— Но ведь это она, Хоакин, она сама…
— Еще бы! Ты художник, ты счастливчик, ты баловень судьбы. Конечно, все женщины тебя домогаются. Словом, ты ее покорил…
— Даю слово, это она покорила меня, а не я ее покорил.
— Да, да! Она сама покорила тебя, эта королевская пава, профессиональная красавица, Джоконда… Ты будешь ее придворным художником… Будешь писать ее во всех видах, во всех позах, при любом освещении, одетую и раздетую.
— Хоакин!
— И так обессмертишь ее! Она будет жить столько, сколько будут жить твои холсты! То есть не жить, а существовать!.. Она будет существовать, как существует мрамор, из которого она сотворена. Она из камня, холодная и жестокая, как холоден и жесток ты сам. Она… Она просто кусок бездушной плоти!..
— Я прошу тебя, Хоакин, успокойся!
— И у тебя хватает совести просить меня успокоиться! Ты же поступил подло, бесчестно!
Тут Хоакин почувствовал себя обессиленным и умолк, словно раздиравшая его страсть убила способность говорить.
— Подойди сюда, послушай, — сказал Авель тем мягким тоном, который сейчас был для Хоакина всего страшнее, — послушай и подумай сам. Разве я мог заставить ее полюбить тебя, если она не любит? Она о тебе и слышать не хотела как о женихе…
— Я знаю, я всем противен. Я родился отверженным.
— Клянусь тебе, Хоакин…
— Не клянись!
— Клянусь, что если бы это зависело только от меня, то Елена уже сегодня была б твоей невестой, а завтра женой. Если бы я мог переуступить ее…
— Ты бы ее продал за чечевичную похлебку, не так ли?
— Нет, Хоакин, я бы не продал ее! Уступил бы безвозмездно и был бы рад видеть вас счастливыми, но если…
— Тебя она любит, а меня не любит! Это ты хотел сказать?
— Это самое!
— Она отвергла меня — меня, который так ее домогался, и сама домогается тебя, хотя ты и отвергал ее…
— Правильно, и зря ты мне не веришь. В этом деле я был стороной пассивной.
— Противно слушать, уж помолчал бы!
— Противно?
— Именно противно. Вести себя так — куда хуже, чем быть соблазнителем. Подумаешь, несчастная жертва! Ведь бабы из-за тебя дерутся…
— Не выводи меня из терпения, Хоакин…
— Тебя? Да ведь ты совершил подлость, бесчестность, преступление… Между нами все кончено!
И вдруг, изменив тон, со слезами в голосе он проговорил:
— Пожалей меня, Авель, пожалей! Пойми, что все смотрят на меня косо, враждебно, все отворачиваются от меня… Ты молод, счастлив, избалован… Тебя обожают женщины… Оставь мне Елену… Пойми, что к другой меня никогда не потянет… Оставь мне Елену…
— Но если я и оставлю ее…
— Постарайся устроить так, чтобы она выслушала меня, чтобы узнала меня лучше; скажи, что я умираю по ней, что без нее я не проживу и дня…
— Ты не знаешь Елены…
— Знаю вас обоих! Поклянись богом, что не женишься на ней…

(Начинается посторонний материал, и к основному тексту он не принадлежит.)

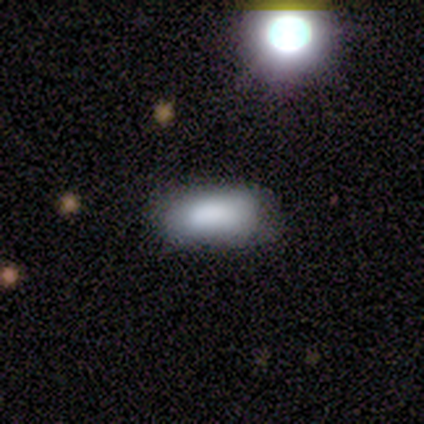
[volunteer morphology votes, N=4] This is likely a smooth galaxy (75%). How rounded: clearly in between (100%). Merging: clearly none (100%).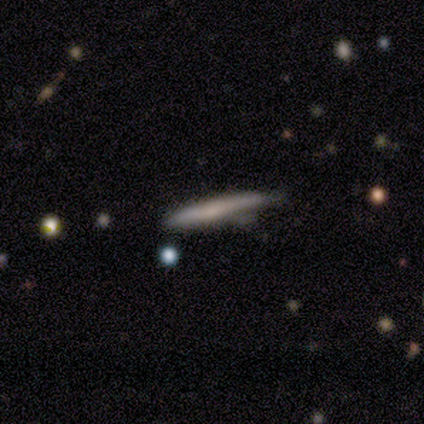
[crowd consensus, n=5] Smooth or featured: smooth — 60% (featured or disk — 40%)
How rounded: cigar-shaped — 100%
Merging: none — 80% (minor disturbance — 20%)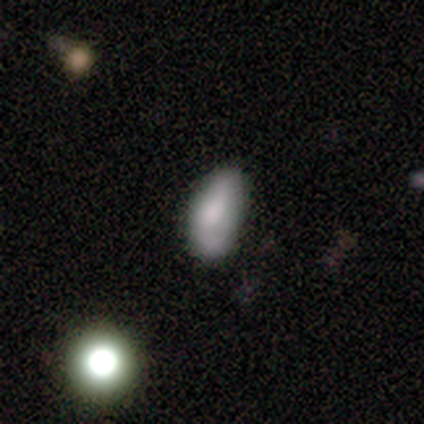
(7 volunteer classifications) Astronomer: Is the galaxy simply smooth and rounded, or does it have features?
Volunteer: smooth — 43%, tied with featured or disk at 43%.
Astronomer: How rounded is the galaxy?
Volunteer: in between — 100%.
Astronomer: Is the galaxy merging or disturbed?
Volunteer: none — 50%, tied with minor disturbance at 50%.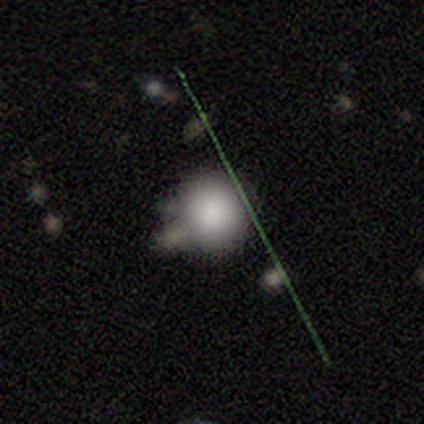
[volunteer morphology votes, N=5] Smooth or featured: smooth — 80% (star or artifact — 20%)
How rounded: round — 100%
Merging: none — 75% (merger — 25%)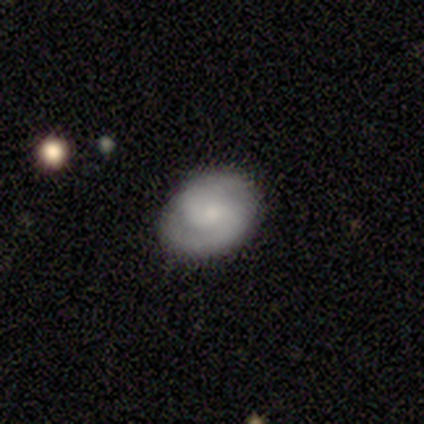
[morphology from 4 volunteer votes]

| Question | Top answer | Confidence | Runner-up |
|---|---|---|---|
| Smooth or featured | featured or disk | 100% | — |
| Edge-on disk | no | 100% | — |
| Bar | no | 75% | weak (25%) |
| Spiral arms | yes | 100% | — |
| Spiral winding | tight | 50% | tied: medium (50%) |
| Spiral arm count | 2 | 75% | 1 (25%) |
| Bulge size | small | 50% | moderate (25%) |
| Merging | none | 100% | — |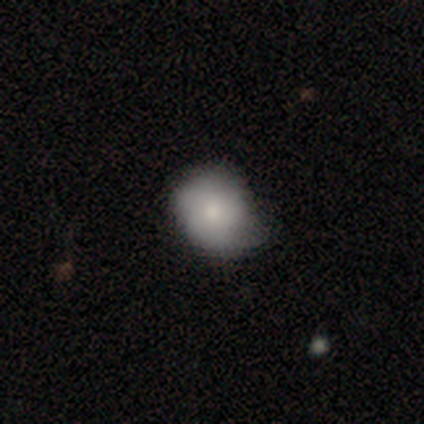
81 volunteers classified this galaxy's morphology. Smooth or featured: smooth — 79% (featured or disk — 16%)
How rounded: round — 59% (in between — 41%)
Merging: none — 48% (tied with minor disturbance — 48%)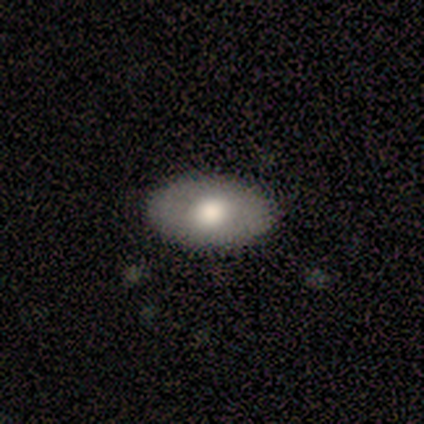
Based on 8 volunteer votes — A smooth galaxy with no disk features (62%) that is in between round and cigar-shaped (100%). Merging: none (100%).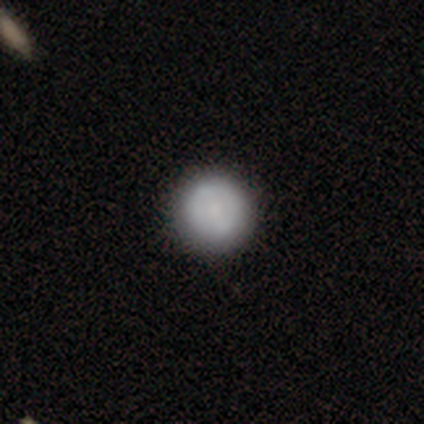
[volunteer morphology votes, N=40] Smooth or featured? smooth (75%)
How rounded? round (100%)
Merging? none (95%)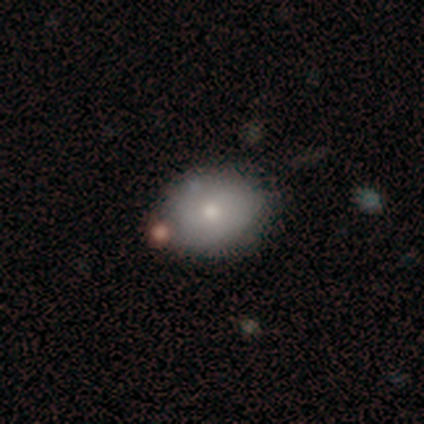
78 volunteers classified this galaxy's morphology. smooth 74%, featured or disk 22%, star or artifact 4%. Down the decision tree: how rounded — in between (64%); merging — none (35%).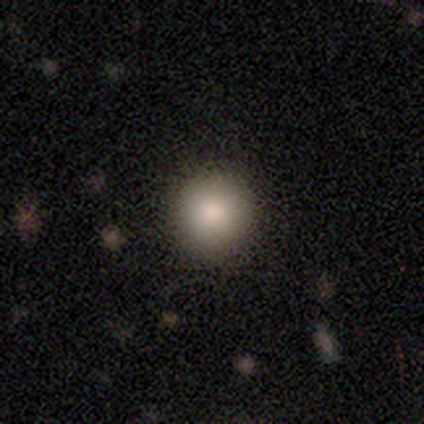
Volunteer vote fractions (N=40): Morphology: type=smooth (75%); roundness=round (97%); merging=none (89%).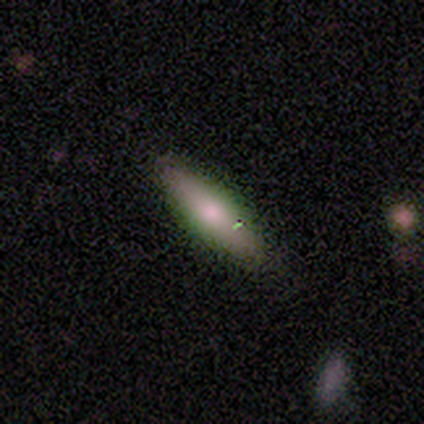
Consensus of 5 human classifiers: Volunteers were most divided on "how rounded": in between: 75%, cigar-shaped: 25%, round: 0%. More confident: merging — none (100%); smooth or featured — smooth (80%).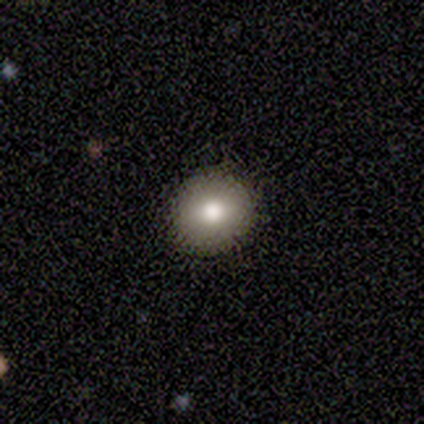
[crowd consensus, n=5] This is clearly a smooth galaxy (80%). How rounded: clearly round (100%). Merging: clearly none (100%).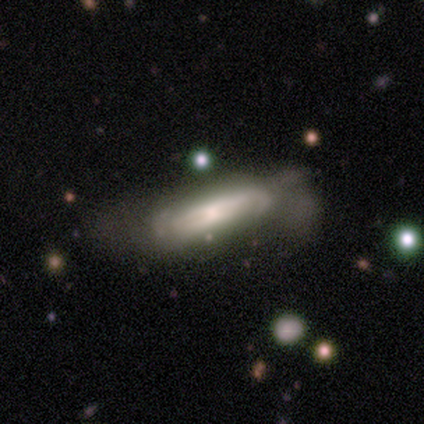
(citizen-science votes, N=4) A featured or disk galaxy (50%) with a weak bar (50%, tied with no), 2 (100%) tight (100%) spiral arms (50%, tied with no) and a moderate central bulge (50%, tied with small).

Vote fractions:
- Smooth or featured? featured or disk: 50% / smooth: 25% / star or artifact: 25%
- Edge-on disk? no: 100% / yes: 0%
- Bar? weak: 50% (tied) / no: 50% (tied) / strong: 0%
- Spiral arms? yes: 50% (tied) / no: 50% (tied)
- Spiral winding? tight: 100% / medium: 0% / loose: 0%
- Spiral arm count? 2: 100% / 1: 0% / 3: 0% / 4: 0% / more than 4: 0% / can't tell: 0%
- Bulge size? moderate: 50% (tied) / small: 50% (tied) / dominant: 0% / large: 0% / none: 0%
- Merging? minor disturbance: 67% / major disturbance: 33% / none: 0% / merger: 0%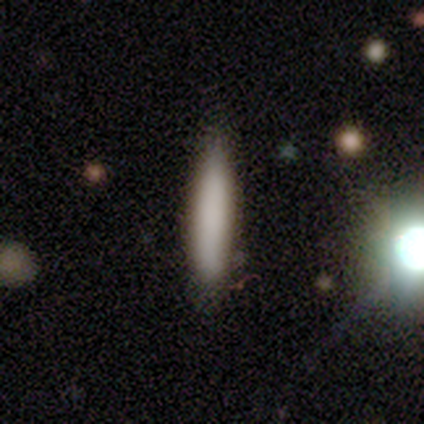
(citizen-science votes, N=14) This is likely a smooth galaxy (71%). How rounded: clearly cigar-shaped (90%). Merging: likely none (71%).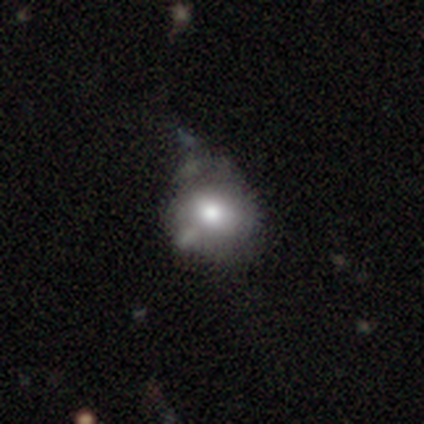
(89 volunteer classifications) Smooth or featured? smooth (60%)
How rounded? round (81%)
Merging? minor disturbance (38%)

— Кто тебе говорил о женитьбе?
— Ах, так все это, значит, только для того, чтобы заставить меня ревновать? Если так, то она всего-навсего записная кокетка… Хуже, чем кокетка, она просто…
— Замолчи! — рявкнул Авель.
Интонация была такой, что Хоакин невольно замолк, удивленно уставившись на друга.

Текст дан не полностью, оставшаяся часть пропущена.